* [What you have to do]: Quote verbatim the lines starting with the line containing "Василий Николаевич" and going on through the line containing "Информация структурирована отлично. Есть", including both of those lines.
* * * * * * * * *
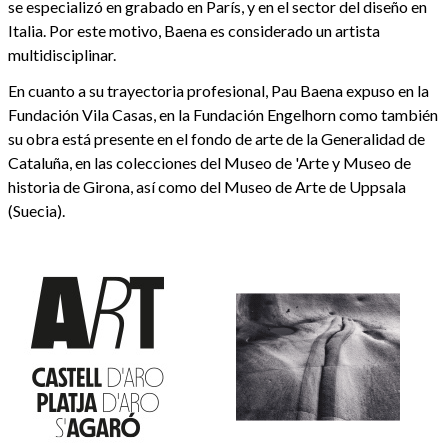
se especializó en grabado en París, y en el sector del diseño en
Italia. Por este motivo, Baena es considerado un artista
multidisciplinar.
En cuanto a su trayectoria profesional, Pau Baena expuso en la
Fundación Vila Casas, en la Fundación Engelhorn como también
su obra está presente en el fondo de arte de la Generalidad de
Cataluña, en las colecciones del Museo de 'Arte y Museo de
historia de Girona, así como del Museo de Arte de Uppsala
(Suecia).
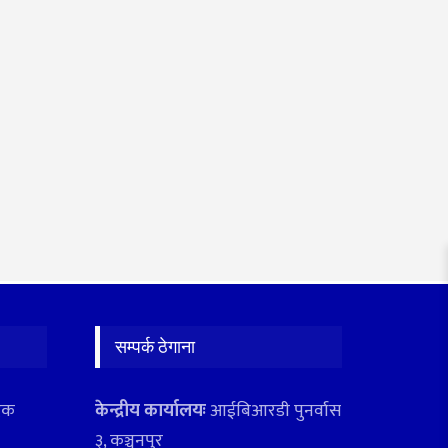
सम्पर्क ठेगाना
ादक
केन्द्रीय कार्यालयः
आईबिआरडी पुनर्वास
३, कञ्चनपुर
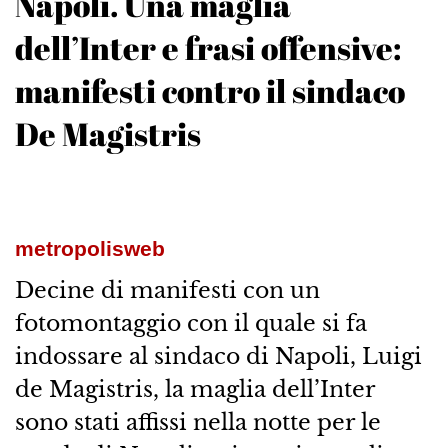
Napoli. Una maglia
dell’Inter e frasi offensive:
manifesti contro il sindaco
De Magistris
metropolisweb
Decine di manifesti con un
fotomontaggio con il quale si fa
indossare al sindaco di Napoli, Luigi
de Magistris, la maglia dell’Inter
sono stati affissi nella notte per le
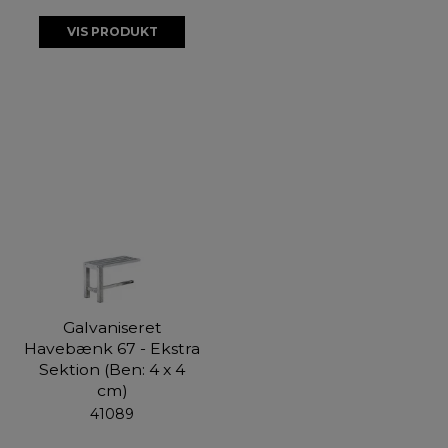
VIS PRODUKT
Galvaniseret
Havebænk 67 - Ekstra
Sektion (Ben: 4 x 4
cm)
41089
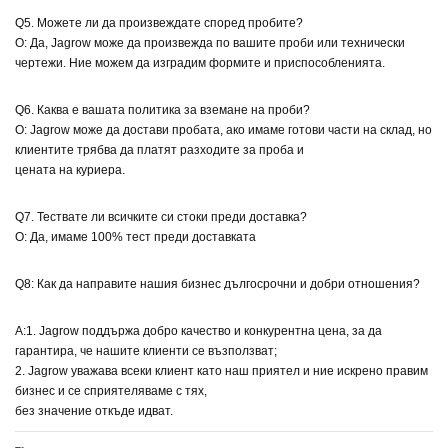
Q5. Можете ли да произвеждате според пробите?
О: Да, Jagrow може да произвежда по вашите проби или технически
чертежи. Ние можем да изградим формите и приспособленията.
Q6. Каква е вашата политика за вземане на проби?
О: Jagrow може да достави пробата, ако имаме готови части на склад, но
клиентите трябва да платят разходите за проба и
цената на куриера.
Q7. Тествате ли всичките си стоки преди доставка?
О: Да, имаме 100% тест преди доставката
Q8: Как да направите нашия бизнес дългосрочни и добри отношения?
A:1. Jagrow поддържа добро качество и конкурентна цена, за да
гарантира, че нашите клиенти се възползват;
2. Jagrow уважава всеки клиент като наш приятел и ние искрено правим
бизнес и се сприятеляваме с тях,
без значение откъде идват.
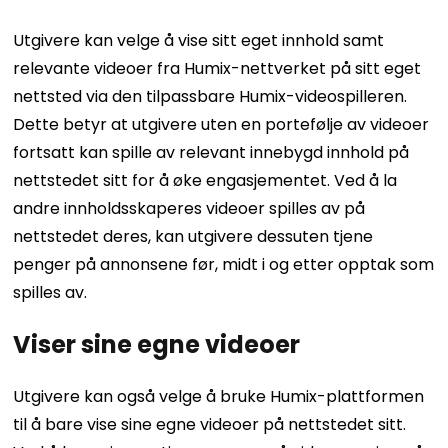
Utgivere kan velge å vise sitt eget innhold samt
relevante videoer fra Humix-nettverket på sitt eget
nettsted via den tilpassbare Humix-videospilleren.
Dette betyr at utgivere uten en portefølje av videoer
fortsatt kan spille av relevant innebygd innhold på
nettstedet sitt for å øke engasjementet. Ved å la
andre innholdsskaperes videoer spilles av på
nettstedet deres, kan utgivere dessuten tjene
penger på annonsene før, midt i og etter opptak som
spilles av.
Viser sine egne videoer
Utgivere kan også velge å bruke Humix-plattformen
til å bare vise sine egne videoer på nettstedet sitt.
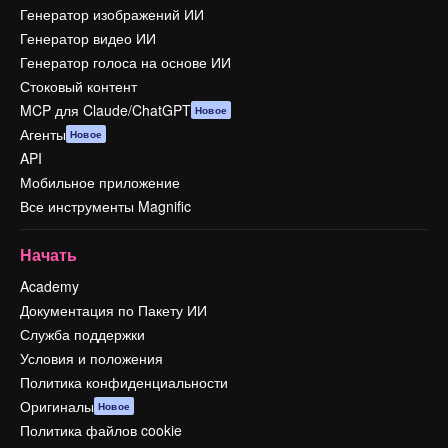
Генератор изображений ИИ
Генератор видео ИИ
Генератор голоса на основе ИИ
Стоковый контент
MCP для Claude/ChatGPT
Новое
Агенты
Новое
API
Мобильное приложение
Все инструменты Magnific
Начать
Academy
Документация по Пакету ИИ
Служба поддержки
Условия и положения
Политика конфиденциальности
Оригиналы
Новое
Политика файлов cookie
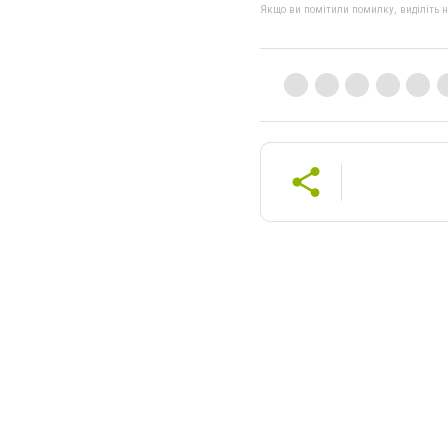
Якщо ви помітили помилку, виділіть нео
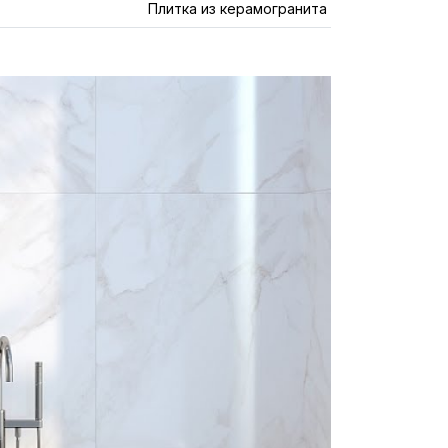
Плитка из керамогранита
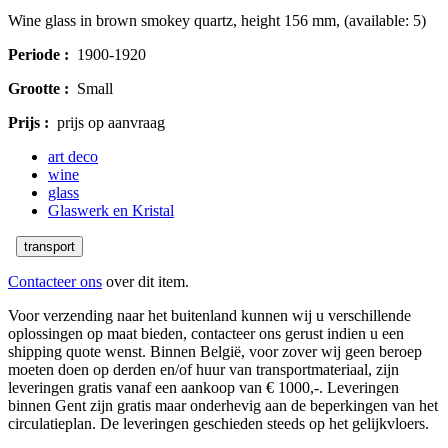
Wine glass in brown smokey quartz, height 156 mm, (available: 5)
Periode :
1900-1920
Grootte :
Small
Prijs :
prijs op aanvraag
art deco
wine
glass
Glaswerk en Kristal
transport
Contacteer ons
over dit item.
Voor verzending naar het buitenland kunnen wij u verschillende
oplossingen op maat bieden, contacteer ons gerust indien u een
shipping quote wenst. Binnen België, voor zover wij geen beroep
moeten doen op derden en/of huur van transportmateriaal, zijn
leveringen gratis vanaf een aankoop van € 1000,-. Leveringen
binnen Gent zijn gratis maar onderhevig aan de beperkingen van het
circulatieplan. De leveringen geschieden steeds op het gelijkvloers.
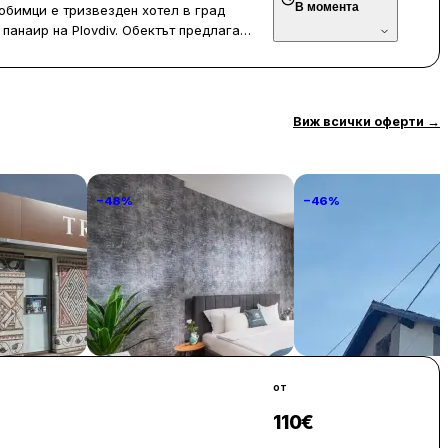
В момента
любимци е тризвезден хотел в град
е предлага а-ла-карт или
панаир на Plovdiv. Обектът предлага
м, а Римската гробница Хисаря – на 43
инг и платен летищен трансфер.
отелът предлага платен летищен
iFi, самостоятелна баня, кът за
ст от помещенията за настаняване имат
Виж всички оферти
→
 маса.
нг и домашни любимци се намират
Капия. Международно летище Бургас е на
−48%
−46%
К
National Palace Of Culture
Стаи за гости Вале
1 Step Away!
€ / нощувка
399 € / нощувка
29 € / н
София
Банско
от
110
€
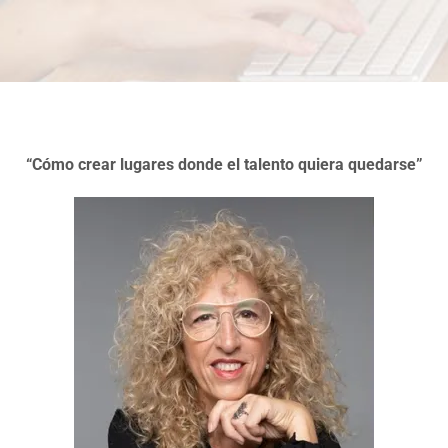
“Cómo crear lugares donde el talento quiera quedarse
”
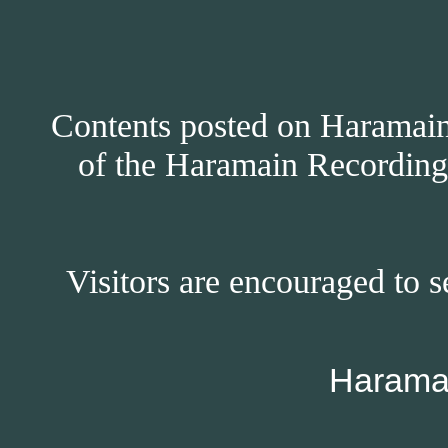
Contents posted on Haramain 
of the Haramain Recordings
Visitors are encouraged to s
Harama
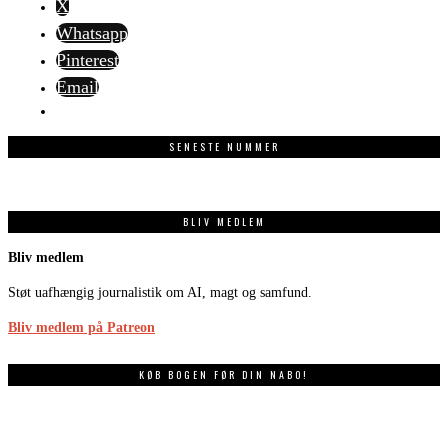
X
Whatsapp
Pinterest
Email
SENESTE NUMMER
BLIV MEDLEM
Bliv medlem
Støt uafhængig journalistik om AI, magt og samfund.
Bliv medlem på Patreon
KØB BOGEN FØR DIN NABO!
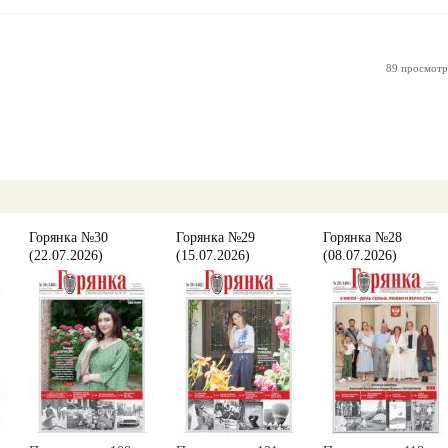
89 просмотр
Горянка №30
Горянка №29
Горянка №28
(22.07.2026)
(15.07.2026)
(08.07.2026)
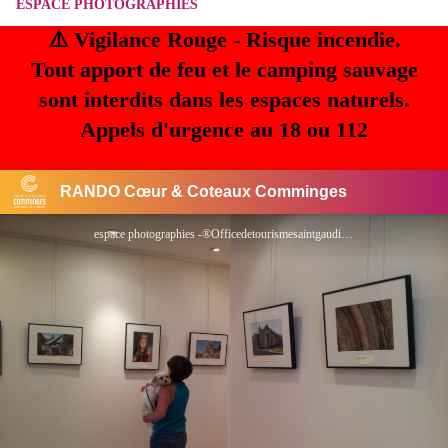
ESPACE PHOTOGRAPHIES
⚠️ Vigilance Rouge - Risque incendie.
Tout apport de feu et le camping sauvage
sont interdits dans les espaces naturels.
Appels d'urgence au 18 ou 112
RANDO Cœur & Coteaux Comminges
espace photographies -®Officedetourismesaintgaudinois - ©OTI5CC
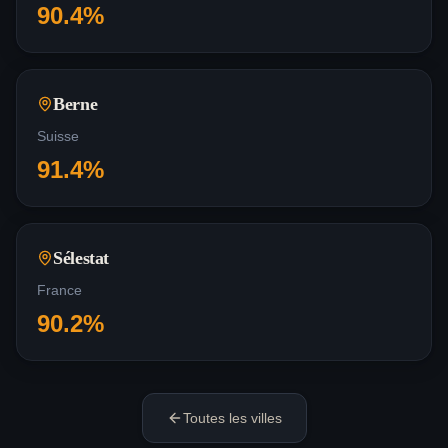
90.4
%
Berne
Suisse
91.4
%
Sélestat
France
90.2
%
Toutes les villes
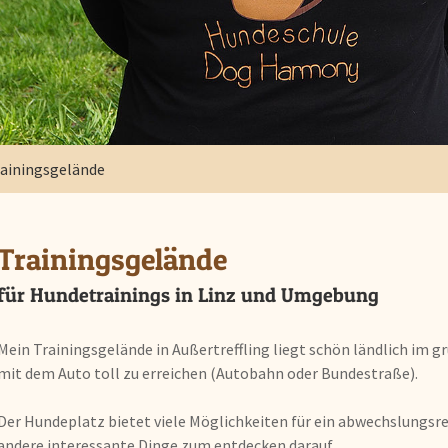
ainingsgelände
Trainingsgelände
für Hundetrainings in Linz und Umgebung
Mein Trainingsgelände in Außertreffling liegt schön ländlich im gr
mit dem Auto toll zu erreichen (Autobahn oder Bundestraße).
Der Hundeplatz bietet viele Möglichkeiten für ein abwechslungsrei
andere interessante Dinge zum entdecken darauf.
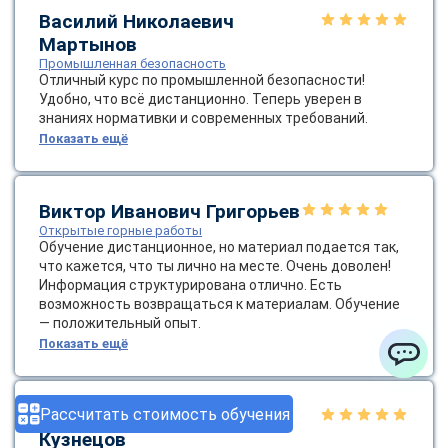
Василий Николаевич
Мартынов
Промышленная безопасность
Отличный курс по промышленной безопасности!
Удобно, что всё дистанционно. Теперь уверен в
знаниях нормативки и современных требований.
Показать ещё
Виктор Иванович Григорьев
Открытые горные работы
Обучение дистанционное, но материал подается так,
что кажется, что ты лично на месте. Очень доволен!
Информация структурирована отлично. Есть
возможность возвращаться к материалам. Обучение
— положительный опыт.
Показать ещё
ChatApp
Рассчитать стоимость обучения
Денис Александрович
Кузнецов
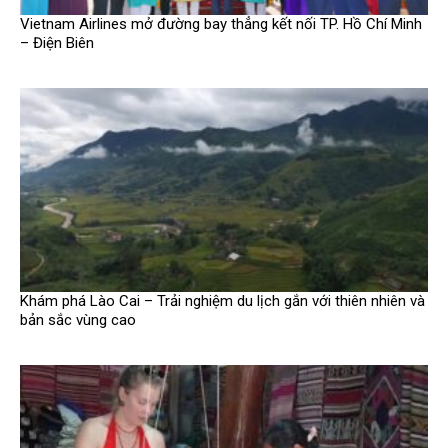
Vietnam Airlines mở đường bay thẳng kết nối TP. Hồ Chí Minh
– Điện Biên
Khám phá Lào Cai – Trải nghiệm du lịch gắn với thiên nhiên và
bản sắc vùng cao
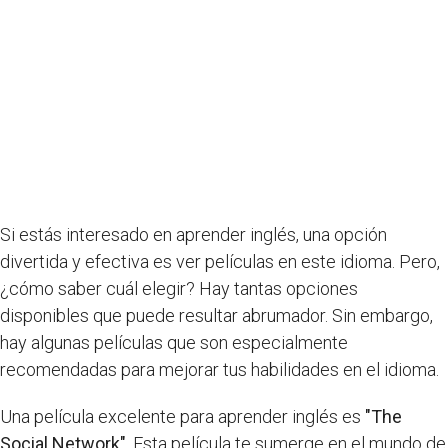
Si estás interesado en aprender inglés, una opción
divertida y efectiva es ver películas en este idioma. Pero,
¿cómo saber cuál elegir? Hay tantas opciones
disponibles que puede resultar abrumador. Sin embargo,
hay algunas películas que son especialmente
recomendadas para mejorar tus habilidades en el idioma.
Una película excelente para aprender inglés es
"The
Social Network"
. Esta película te sumerge en el mundo de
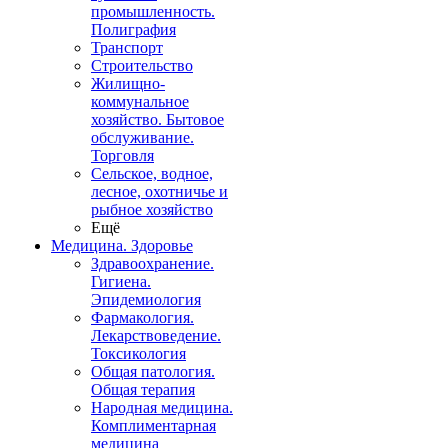
промышленность.
Полиграфия
Транспорт
Строительство
Жилищно-
коммунальное
хозяйство. Бытовое
обслуживание.
Торговля
Сельское, водное,
лесное, охотничье и
рыбное хозяйство
Ещё
Медицина. Здоровье
Здравоохранение.
Гигиена.
Эпидемиология
Фармакология.
Лекарствоведение.
Токсикология
Общая патология.
Общая терапия
Народная медицина.
Комплиментарная
медицина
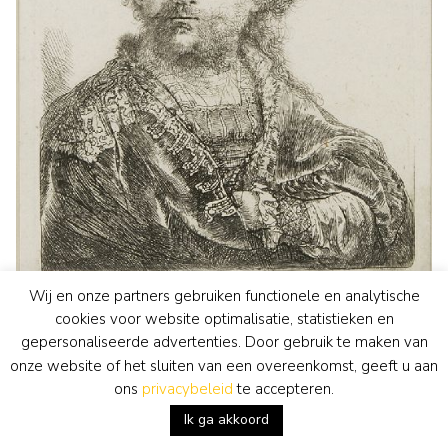
Wij en onze partners gebruiken functionele en analytische
Rembrandt
cookies voor website optimalisatie, statistieken en
grafiek
• voorheen te koop
Zelfportret met gepluimde fluwelen baret
gepersonaliseerde advertenties. Door gebruik te maken van
bekijk kunstwerk
onze website of het sluiten van een overeenkomst, geeft u aan
ons
privacybeleid
te accepteren.
Ik ga akkoord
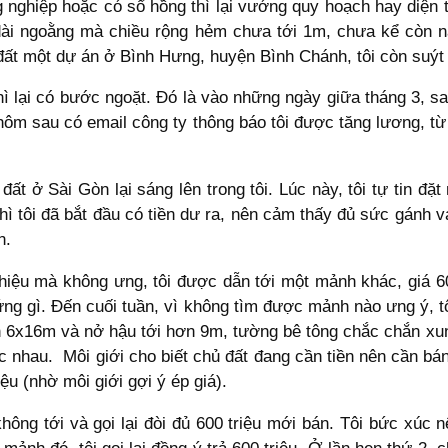
ông nghiệp hoặc có sổ hồng thì lại vướng quy hoạch hay diện
dài ngoằng mà chiều rộng hẻm chưa tới 1m, chưa kể còn n
ất một dự án ở Bình Hưng, huyện Bình Chánh, tôi còn suýt 
ì lại có bước ngoặt. Đó là vào những ngày giữa tháng 3, sau
ôm sau có email công ty thông báo tôi được tăng lương, từ 18
t ở Sài Gòn lại sáng lên trong tôi. Lúc này, tôi tự tin đặt
 thì tôi đã bắt đầu có tiền dư ra, nên cảm thấy đủ sức gánh 
n.
thiệu mà không ưng, tôi được dẫn tới một mảnh khác, giá 600
ng gì. Đến cuối tuần, vì không tìm được mảnh nào ưng ý, tô
ích 6x16m và nở hậu tới hơn 9m, tường bê tông chắc chắn x
c nhau. Môi giới cho biết chủ đất đang cần tiền nên cần bán
ệu (nhờ môi giới gợi ý ép giá).
 không tới và gọi lại đòi đủ 600 triệu mới bán. Tôi bức xú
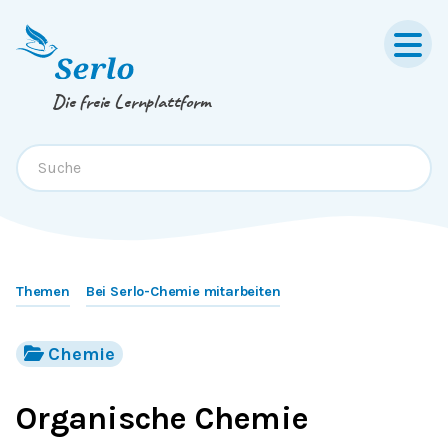
Springe zum
Inhalt
oder
Footer
Die freie Lernplattform
Themen
Bei Serlo-Chemie mitarbeiten
Chemie
Organische Chemie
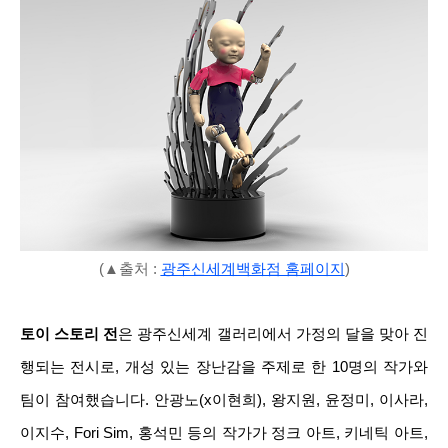
(▲출처 :
광주신세계백화점 홈페이지
)
토이 스토리 전
은 광주신세계 갤러리에서 가정의 달을 맞아 진
행되는 전시로, 개성 있는 장난감을 주제로 한 10명의 작가와
팀이 참여했습니다. 안광노(x이현희), 왕지원, 윤정미, 이사라,
이지수, Fori Sim, 홍석민 등의 작가가 정크 아트, 키네틱 아트,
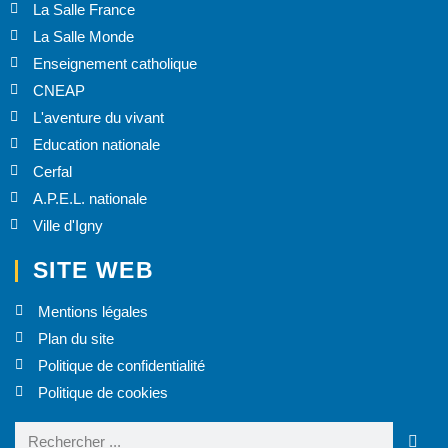
La Salle France
La Salle Monde
Enseignement catholique
CNEAP
L'aventure du vivant
Education nationale
Cerfal
A.P.E.L. nationale
Ville d'Igny
SITE WEB
Mentions légales
Plan du site
Politique de confidentialité
Politique de cookies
* * * * * * * * *
* [Output]:
Василий Николаевич
Мартынов
Промышленная безопасность
Отличный курс по промышленной безопасности!
Удобно, что всё дистанционно. Теперь уверен в
знаниях нормативки и современных требований.
Показать ещё
Виктор Иванович Григорьев
Открытые горные работы
Обучение дистанционное, но материал подается так,
что кажется, что ты лично на месте. Очень доволен!
Информация структурирована отлично. Есть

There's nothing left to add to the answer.